Spanish broadcasters attack PPM again


The Spanish Radio Association (SRA) launched a new attack on Arbitron’s PPM, saying the organization is disappointed with Arbitron’s response to its concerns about Hispanic audience measurement under PPM. “It appears that in trying to rush out PPM, Arbitron is sacrificing the accuracy of the data,” the group charged.

SRA – whose members include Border Media Partners, Spanish Broadcasting System, Entravision Communications and Univision Radio – has four main complaints about PPM. It charges that Arbitron: 1) Is not taking into account the diversity of the Hispanic population; 2) Has not shared information on recruitment to ensure that the diversity of the Hispanic community is reflected; 3) Is knowingly under-sampling the "cell phone only homes," which impacts Hispanic representation disproportionately; and 4) Is using the same model across markets and not looking at the diversity and demographics of each in recruitment and measurement models.

Arbitron late yesterday sent this response to RBR/TVBR:

"Arbitron has great respect and appreciation for the critical and unique role that and Spanish-language radio plays as a voice for the diverse communities across the country. For those reasons, we have had a long-term commitment to working with Spanish-language broadcasters in a collaborative and supportive manner.

Arbitron’s role as an independent research company is to provide stations and advertisers with information that is based on the actual behavior of radio audiences. That is what PPM delivers today.

Extracted material:
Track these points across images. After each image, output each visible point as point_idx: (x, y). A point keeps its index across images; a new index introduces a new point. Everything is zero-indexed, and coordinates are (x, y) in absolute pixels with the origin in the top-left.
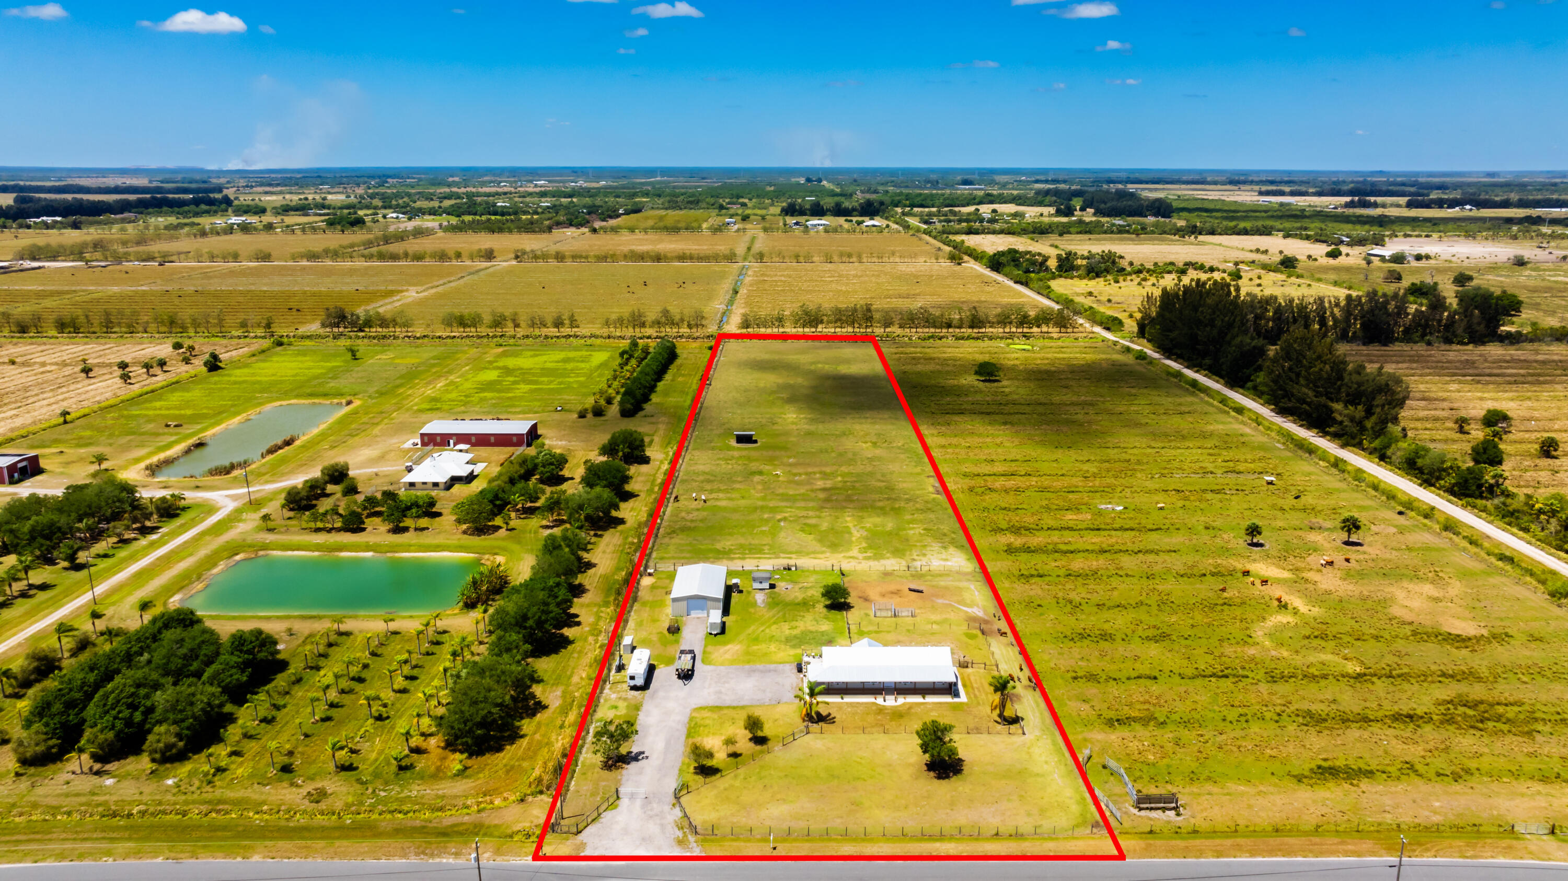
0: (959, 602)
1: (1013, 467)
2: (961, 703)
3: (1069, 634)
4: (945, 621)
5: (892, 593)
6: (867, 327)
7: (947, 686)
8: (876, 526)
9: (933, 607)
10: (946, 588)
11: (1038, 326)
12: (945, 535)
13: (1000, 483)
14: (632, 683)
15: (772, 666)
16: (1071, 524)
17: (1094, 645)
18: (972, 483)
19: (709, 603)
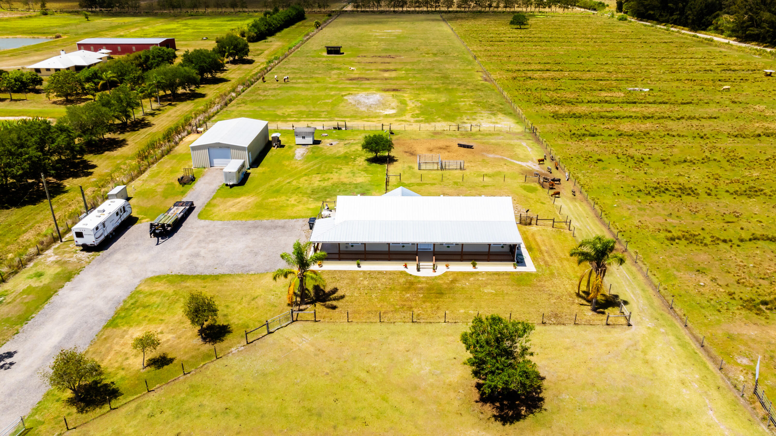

What needs to be done: Copy out the entire article on Spanish broadcasters' complaints about Arbitron's PPM word for word. The records play no part in what comes next.

Result of this exercise:
Spanish broadcasters attack PPM again


The Spanish Radio Association (SRA) launched a new attack on Arbitron’s PPM, saying the organization is disappointed with Arbitron’s response to its concerns about Hispanic audience measurement under PPM. “It appears that in trying to rush out PPM, Arbitron is sacrificing the accuracy of the data,” the group charged.

SRA – whose members include Border Media Partners, Spanish Broadcasting System, Entravision Communications and Univision Radio – has four main complaints about PPM. It charges that Arbitron: 1) Is not taking into account the diversity of the Hispanic population; 2) Has not shared information on recruitment to ensure that the diversity of the Hispanic community is reflected; 3) Is knowingly under-sampling the "cell phone only homes," which impacts Hispanic representation disproportionately; and 4) Is using the same model across markets and not looking at the diversity and demographics of each in recruitment and measurement models.

Arbitron late yesterday sent this response to RBR/TVBR:

"Arbitron has great respect and appreciation for the critical and unique role that and Spanish-language radio plays as a voice for the diverse communities across the country. For those reasons, we have had a long-term commitment to working with Spanish-language broadcasters in a collaborative and supportive manner.

Arbitron’s role as an independent research company is to provide stations and advertisers with information that is based on the actual behavior of radio audiences. That is what PPM delivers today.